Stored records
------------
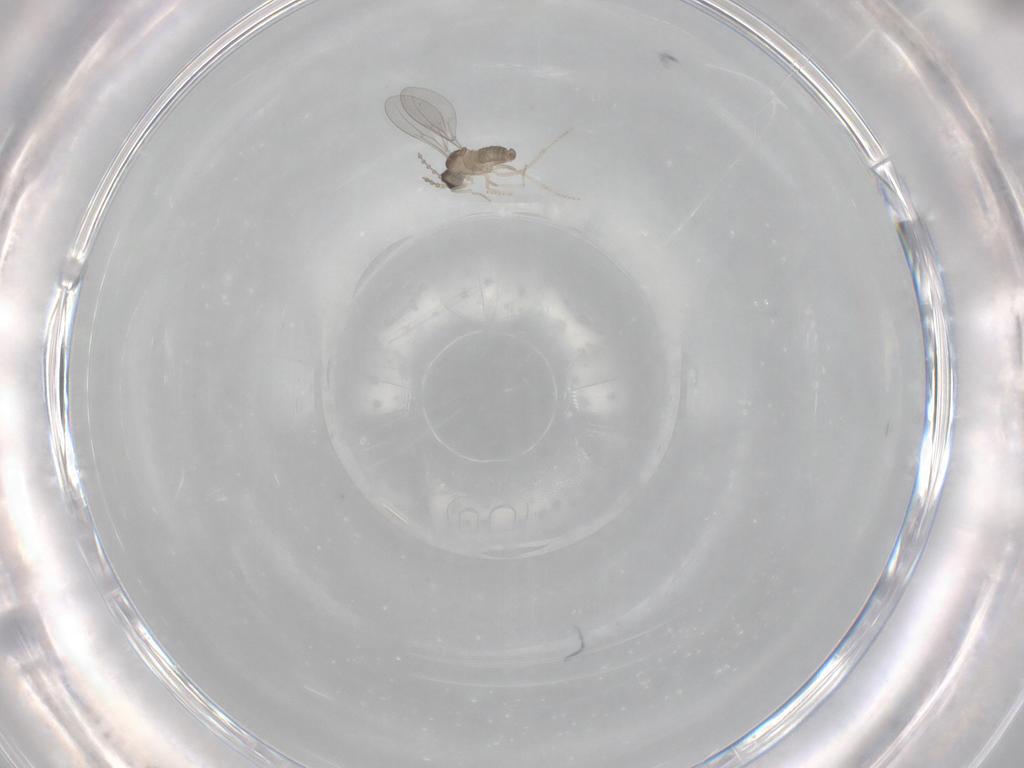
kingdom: Animalia
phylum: Arthropoda
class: Insecta
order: Diptera
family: Cecidomyiidae
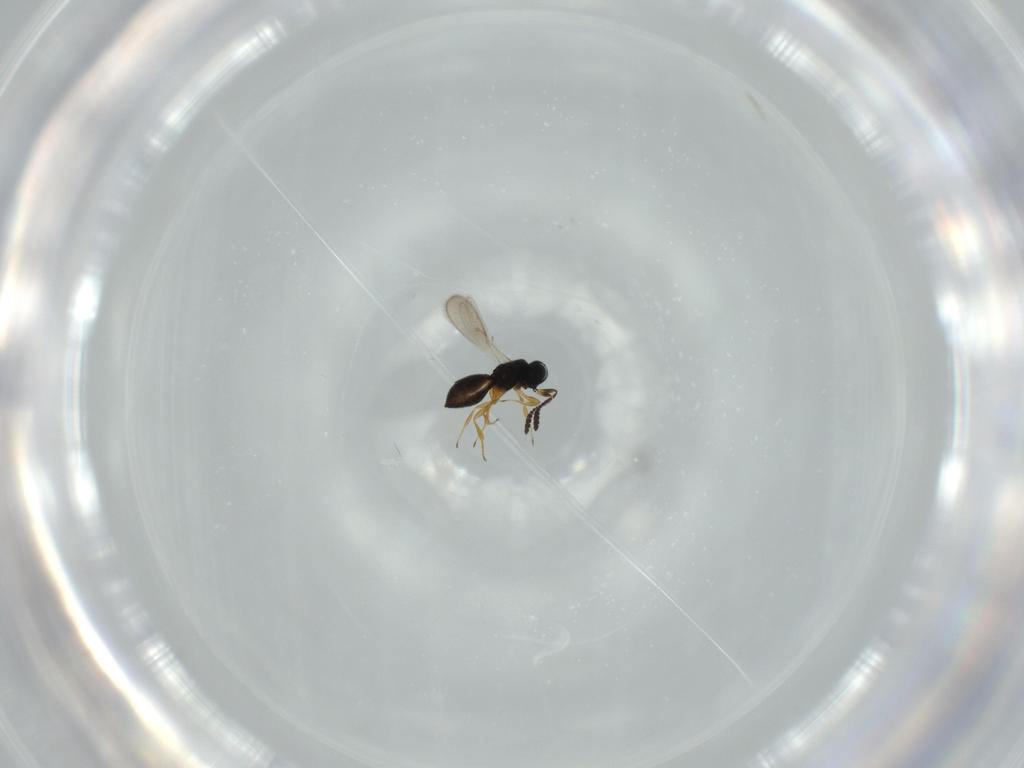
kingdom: Animalia
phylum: Arthropoda
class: Insecta
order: Hymenoptera
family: Scelionidae
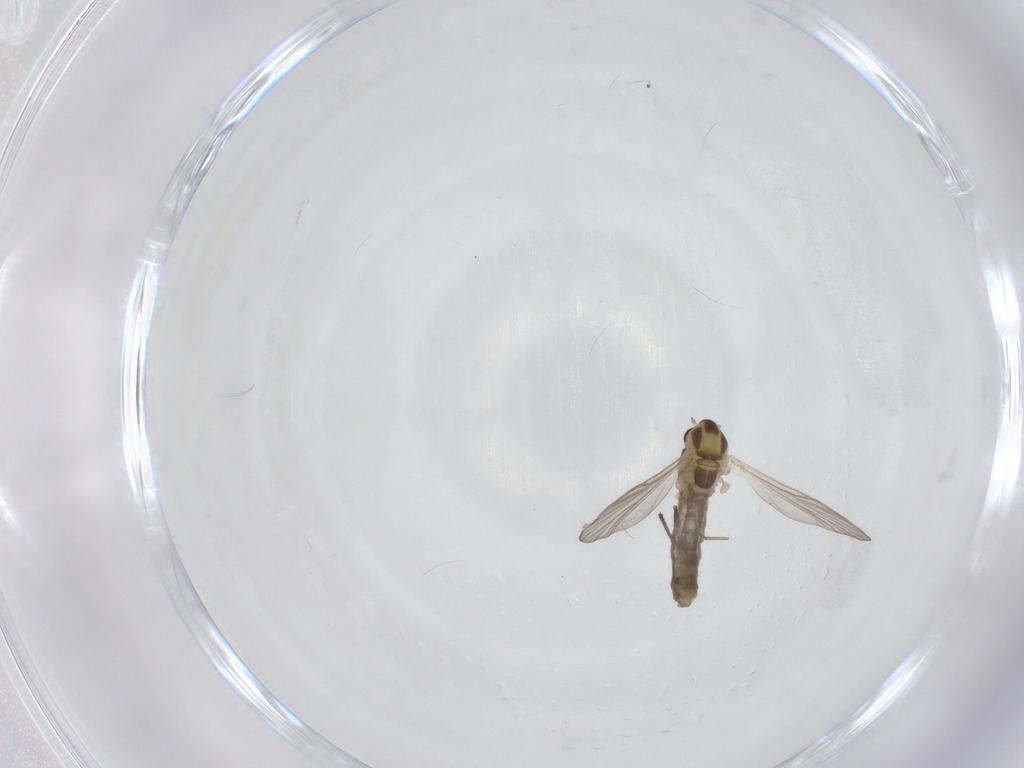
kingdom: Animalia
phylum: Arthropoda
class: Insecta
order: Diptera
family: Chironomidae
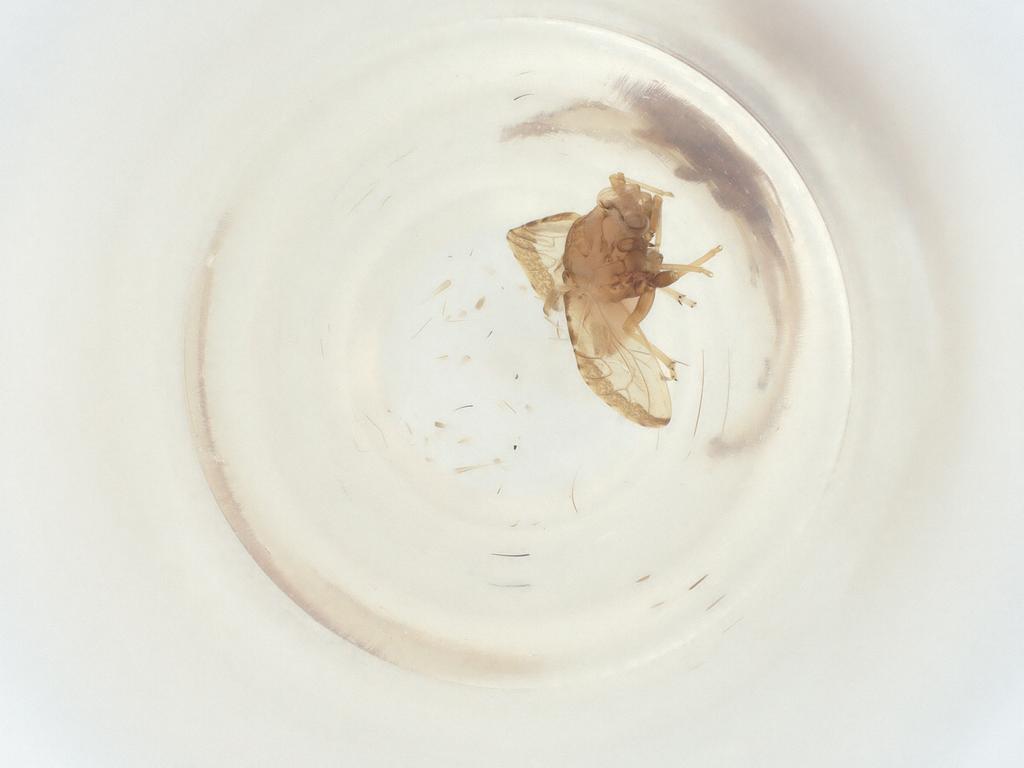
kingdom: Animalia
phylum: Arthropoda
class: Insecta
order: Hemiptera
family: Psyllidae
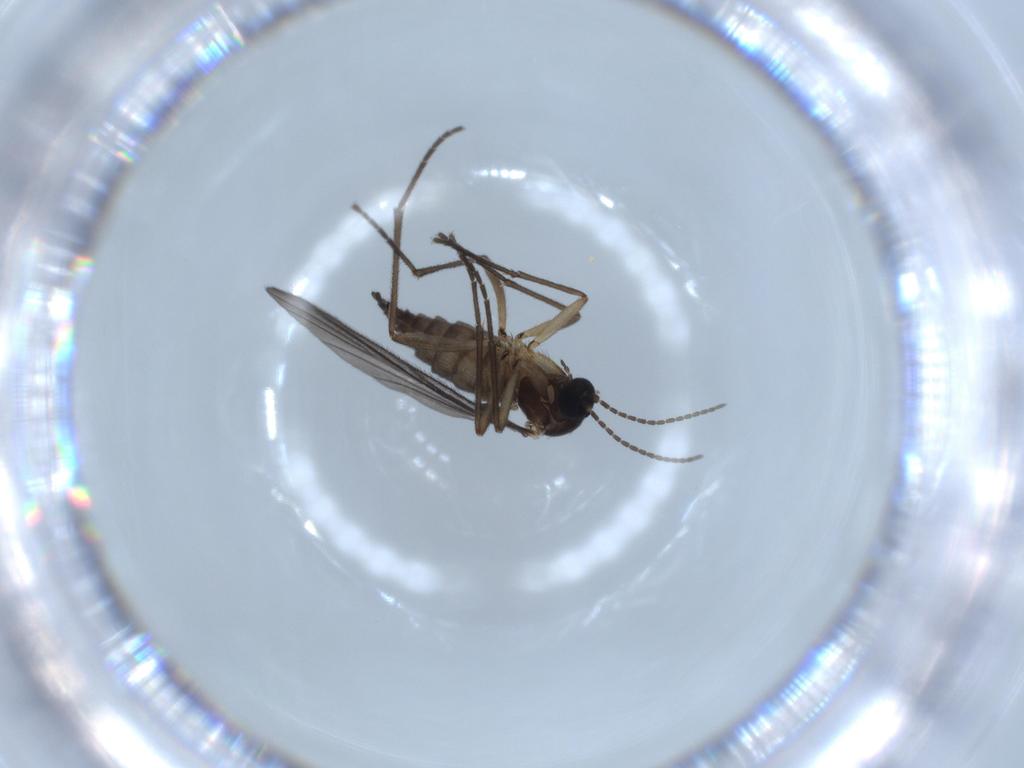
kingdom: Animalia
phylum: Arthropoda
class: Insecta
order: Diptera
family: Sciaridae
------------
• **AIM**:
Rewrite all of the rows above with "phylum" renamed to "division" and everything else unchanged, leaving out the pictures.

• **TASK SOLUTION**:
kingdom: Animalia
division: Arthropoda
class: Insecta
order: Diptera
family: Cecidomyiidae
kingdom: Animalia
division: Arthropoda
class: Insecta
order: Hymenoptera
family: Scelionidae
kingdom: Animalia
division: Arthropoda
class: Insecta
order: Diptera
family: Chironomidae
kingdom: Animalia
division: Arthropoda
class: Insecta
order: Hemiptera
family: Psyllidae
kingdom: Animalia
division: Arthropoda
class: Insecta
order: Diptera
family: Sciaridae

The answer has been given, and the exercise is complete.